**What is needed**
Return every line below exactly, leaving nothing out.

**Information shown**
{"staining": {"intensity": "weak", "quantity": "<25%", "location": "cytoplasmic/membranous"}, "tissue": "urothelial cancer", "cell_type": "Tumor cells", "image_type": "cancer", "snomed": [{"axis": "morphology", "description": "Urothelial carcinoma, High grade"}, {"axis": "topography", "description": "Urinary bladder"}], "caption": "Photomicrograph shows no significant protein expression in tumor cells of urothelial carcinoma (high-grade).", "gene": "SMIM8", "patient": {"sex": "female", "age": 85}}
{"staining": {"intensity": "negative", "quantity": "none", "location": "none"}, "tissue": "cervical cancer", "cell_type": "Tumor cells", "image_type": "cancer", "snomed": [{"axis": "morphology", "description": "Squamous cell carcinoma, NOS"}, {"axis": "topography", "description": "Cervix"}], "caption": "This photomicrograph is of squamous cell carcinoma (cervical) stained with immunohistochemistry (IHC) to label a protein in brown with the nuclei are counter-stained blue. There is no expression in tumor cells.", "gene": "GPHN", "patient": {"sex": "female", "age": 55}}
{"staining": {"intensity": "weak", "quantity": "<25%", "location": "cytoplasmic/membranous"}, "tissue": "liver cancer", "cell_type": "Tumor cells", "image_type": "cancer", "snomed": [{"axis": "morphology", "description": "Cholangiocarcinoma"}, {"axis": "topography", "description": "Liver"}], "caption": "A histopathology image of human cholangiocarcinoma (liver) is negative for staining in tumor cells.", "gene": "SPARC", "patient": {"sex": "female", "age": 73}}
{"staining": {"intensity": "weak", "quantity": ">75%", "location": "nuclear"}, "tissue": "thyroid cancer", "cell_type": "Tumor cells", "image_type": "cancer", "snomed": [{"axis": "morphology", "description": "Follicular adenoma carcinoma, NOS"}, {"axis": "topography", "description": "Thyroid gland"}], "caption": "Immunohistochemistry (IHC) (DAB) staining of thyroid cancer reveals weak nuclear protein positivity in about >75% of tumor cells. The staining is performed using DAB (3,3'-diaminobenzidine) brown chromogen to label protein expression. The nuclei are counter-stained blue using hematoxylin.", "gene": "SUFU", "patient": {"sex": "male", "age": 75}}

**Output of the exercise**
{"staining": {"intensity": "weak", "quantity": "<25%", "location": "cytoplasmic/membranous"}, "tissue": "urothelial cancer", "cell_type": "Tumor cells", "image_type": "cancer", "snomed": [{"axis": "morphology", "description": "Urothelial carcinoma, High grade"}, {"axis": "topography", "description": "Urinary bladder"}], "caption": "Photomicrograph shows no significant protein expression in tumor cells of urothelial carcinoma (high-grade).", "gene": "SMIM8", "patient": {"sex": "female", "age": 85}}
{"staining": {"intensity": "negative", "quantity": "none", "location": "none"}, "tissue": "cervical cancer", "cell_type": "Tumor cells", "image_type": "cancer", "snomed": [{"axis": "morphology", "description": "Squamous cell carcinoma, NOS"}, {"axis": "topography", "description": "Cervix"}], "caption": "This photomicrograph is of squamous cell carcinoma (cervical) stained with immunohistochemistry (IHC) to label a protein in brown with the nuclei are counter-stained blue. There is no expression in tumor cells.", "gene": "GPHN", "patient": {"sex": "female", "age": 55}}
{"staining": {"intensity": "weak", "quantity": "<25%", "location": "cytoplasmic/membranous"}, "tissue": "liver cancer", "cell_type": "Tumor cells", "image_type": "cancer", "snomed": [{"axis": "morphology", "description": "Cholangiocarcinoma"}, {"axis": "topography", "description": "Liver"}], "caption": "A histopathology image of human cholangiocarcinoma (liver) is negative for staining in tumor cells.", "gene": "SPARC", "patient": {"sex": "female", "age": 73}}
{"staining": {"intensity": "weak", "quantity": ">75%", "location": "nuclear"}, "tissue": "thyroid cancer", "cell_type": "Tumor cells", "image_type": "cancer", "snomed": [{"axis": "morphology", "description": "Follicular adenoma carcinoma, NOS"}, {"axis": "topography", "description": "Thyroid gland"}], "caption": "Immunohistochemistry (IHC) (DAB) staining of thyroid cancer reveals weak nuclear protein positivity in about >75% of tumor cells. The staining is performed using DAB (3,3'-diaminobenzidine) brown chromogen to label protein expression. The nuclei are counter-stained blue using hematoxylin.", "gene": "SUFU", "patient": {"sex": "male", "age": 75}}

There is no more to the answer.